### Data for review
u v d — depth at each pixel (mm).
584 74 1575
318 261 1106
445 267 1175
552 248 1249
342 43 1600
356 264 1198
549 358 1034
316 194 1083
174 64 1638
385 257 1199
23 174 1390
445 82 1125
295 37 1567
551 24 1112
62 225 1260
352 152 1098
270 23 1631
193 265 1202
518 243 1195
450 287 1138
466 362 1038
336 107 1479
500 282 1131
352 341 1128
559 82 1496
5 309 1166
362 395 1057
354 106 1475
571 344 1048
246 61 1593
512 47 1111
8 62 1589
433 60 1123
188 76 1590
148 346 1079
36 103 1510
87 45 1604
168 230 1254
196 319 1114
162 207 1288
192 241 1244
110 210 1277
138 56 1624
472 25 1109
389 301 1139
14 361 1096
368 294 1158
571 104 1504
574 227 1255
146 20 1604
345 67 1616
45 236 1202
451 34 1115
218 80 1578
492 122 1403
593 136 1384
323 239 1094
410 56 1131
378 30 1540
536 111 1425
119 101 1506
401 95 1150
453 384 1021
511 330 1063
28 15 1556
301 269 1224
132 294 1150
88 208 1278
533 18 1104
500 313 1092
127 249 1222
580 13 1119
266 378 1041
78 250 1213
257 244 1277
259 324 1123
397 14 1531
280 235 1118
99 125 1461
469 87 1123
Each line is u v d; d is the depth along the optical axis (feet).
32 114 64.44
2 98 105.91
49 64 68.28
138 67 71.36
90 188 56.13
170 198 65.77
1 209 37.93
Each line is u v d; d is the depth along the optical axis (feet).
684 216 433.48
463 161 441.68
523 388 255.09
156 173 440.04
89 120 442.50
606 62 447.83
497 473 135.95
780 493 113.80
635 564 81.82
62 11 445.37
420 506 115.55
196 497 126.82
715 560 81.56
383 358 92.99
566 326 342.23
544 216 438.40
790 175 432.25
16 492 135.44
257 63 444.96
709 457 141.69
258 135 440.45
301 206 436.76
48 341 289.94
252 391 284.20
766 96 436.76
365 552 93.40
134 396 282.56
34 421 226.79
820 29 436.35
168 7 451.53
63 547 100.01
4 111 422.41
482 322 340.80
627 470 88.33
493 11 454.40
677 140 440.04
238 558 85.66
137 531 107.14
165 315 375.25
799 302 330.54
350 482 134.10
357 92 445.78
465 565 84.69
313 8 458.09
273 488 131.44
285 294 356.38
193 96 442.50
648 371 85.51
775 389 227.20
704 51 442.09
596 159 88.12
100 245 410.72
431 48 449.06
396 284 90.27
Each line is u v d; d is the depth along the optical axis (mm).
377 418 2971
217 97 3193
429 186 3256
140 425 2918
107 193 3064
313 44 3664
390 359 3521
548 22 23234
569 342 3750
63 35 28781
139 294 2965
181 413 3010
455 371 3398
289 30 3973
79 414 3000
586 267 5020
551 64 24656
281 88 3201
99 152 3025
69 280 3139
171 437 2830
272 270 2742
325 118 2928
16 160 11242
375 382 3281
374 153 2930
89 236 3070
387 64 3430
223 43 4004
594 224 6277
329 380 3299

### Work order
Taking the material above, extract exactly and only the lines from the line with "352 341 1128" to the line with "89 236 3070", inclusive of both.

### Written response
352 341 1128
559 82 1496
5 309 1166
362 395 1057
354 106 1475
571 344 1048
246 61 1593
512 47 1111
8 62 1589
433 60 1123
188 76 1590
148 346 1079
36 103 1510
87 45 1604
168 230 1254
196 319 1114
162 207 1288
192 241 1244
110 210 1277
138 56 1624
472 25 1109
389 301 1139
14 361 1096
368 294 1158
571 104 1504
574 227 1255
146 20 1604
345 67 1616
45 236 1202
451 34 1115
218 80 1578
492 122 1403
593 136 1384
323 239 1094
410 56 1131
378 30 1540
536 111 1425
119 101 1506
401 95 1150
453 384 1021
511 330 1063
28 15 1556
301 269 1224
132 294 1150
88 208 1278
533 18 1104
500 313 1092
127 249 1222
580 13 1119
266 378 1041
78 250 1213
257 244 1277
259 324 1123
397 14 1531
280 235 1118
99 125 1461
469 87 1123
Each line is u v d; d is the depth along the optical axis (feet).
32 114 64.44
2 98 105.91
49 64 68.28
138 67 71.36
90 188 56.13
170 198 65.77
1 209 37.93
Each line is u v d; d is the depth along the optical axis (feet).
684 216 433.48
463 161 441.68
523 388 255.09
156 173 440.04
89 120 442.50
606 62 447.83
497 473 135.95
780 493 113.80
635 564 81.82
62 11 445.37
420 506 115.55
196 497 126.82
715 560 81.56
383 358 92.99
566 326 342.23
544 216 438.40
790 175 432.25
16 492 135.44
257 63 444.96
709 457 141.69
258 135 440.45
301 206 436.76
48 341 289.94
252 391 284.20
766 96 436.76
365 552 93.40
134 396 282.56
34 421 226.79
820 29 436.35
168 7 451.53
63 547 100.01
4 111 422.41
482 322 340.80
627 470 88.33
493 11 454.40
677 140 440.04
238 558 85.66
137 531 107.14
165 315 375.25
799 302 330.54
350 482 134.10
357 92 445.78
465 565 84.69
313 8 458.09
273 488 131.44
285 294 356.38
193 96 442.50
648 371 85.51
775 389 227.20
704 51 442.09
596 159 88.12
100 245 410.72
431 48 449.06
396 284 90.27
Each line is u v d; d is the depth along the optical axis (mm).
377 418 2971
217 97 3193
429 186 3256
140 425 2918
107 193 3064
313 44 3664
390 359 3521
548 22 23234
569 342 3750
63 35 28781
139 294 2965
181 413 3010
455 371 3398
289 30 3973
79 414 3000
586 267 5020
551 64 24656
281 88 3201
99 152 3025
69 280 3139
171 437 2830
272 270 2742
325 118 2928
16 160 11242
375 382 3281
374 153 2930
89 236 3070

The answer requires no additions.